Union-Find 算法(中文稱並查集算法)是解決動態連通性(Dynamic Conectivity)問題的一種算法,作者以此為實例,講述了如何分析和改進算法,本節涉及三個算法實現,分別是Quick Find, Quick Union 和 Weighted Quick Union。

動態連通性(Dynamic Connectivity)

動態連通性是計算機圖論中的一種數據結構,動態維護圖結構中相連接的組信息。
簡單的說就是,圖中各個點之間是否相連、連接后組成了多少個組等信息。我們稱連接在一起就像形成了一個圈子似的,成為一個組(Component),每個組有其自己的一些特征,比如組內所有成員都有同一個標記等。

提到圈子,大家比較好理解,我們在社交網絡中,彼此熟悉的人之間組成自己的圈子,"熟悉"用計算機中的語言來表示就是“Connected 連通的。圈子是會變化的,今天你又新認識了某人,明天你跟某人友盡了,這種變化是動態的,所以有了動態連通性這種數據結構和問題。

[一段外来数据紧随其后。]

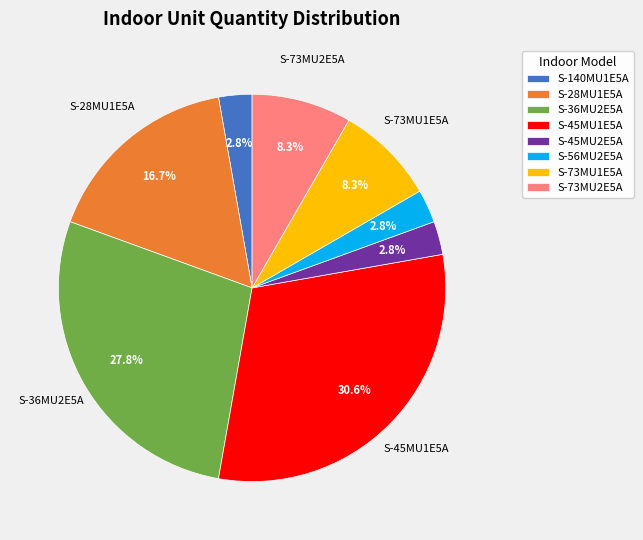

Which has a higher value, S-45MU2E5A or S-45MU1E5A?

S-45MU1E5A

比較常見的應用有,社交網絡中比如LinkedIn, 判斷某個用戶與其它用戶是否熟悉:如果你與用戶A熟悉,用戶A與用戶B熟悉,則認為你與用戶B也是連接的,你可以看到用戶B的信息。在計算機網絡中,也存在類似的情況,判斷網絡中某兩個節點是否相連。

Dynamic Connectivity 的計算機語言表述

給定一個整數對(p,q),如果p 和 q尚未連通,則使二者相連通。p 和 q 相連后,我們稱 p 和 q 在同一個組內。

當p 和 q 連通時,以下關系則成立:

  • 自反性:p和p自身是相連的
  • 對稱性:如果p和q相連,那么q和p也相連
  • 傳遞性:如果p和q相連,q和r相連,那么p和r也相連

在一個網絡中,會存在很多類似的整數對(p,q),假設網絡容量是 N,我們可以定義一個從 0 到 N-1的整數數組,p,q是其中的值,我們可能需要的操作有:

  • 判斷 p 和 q 是否相連
  • 如果未相連,則連接 p 和 q, 如果已相連,則可以不做啥
  • 查找 p 或 q 屬於哪個組中 (如圈子)

這里的一個關鍵是,如何確定 p 和 q 是在同一個組內。這意味着,每個組需要有一些特定的屬性,我們在后面的算法中會有考慮。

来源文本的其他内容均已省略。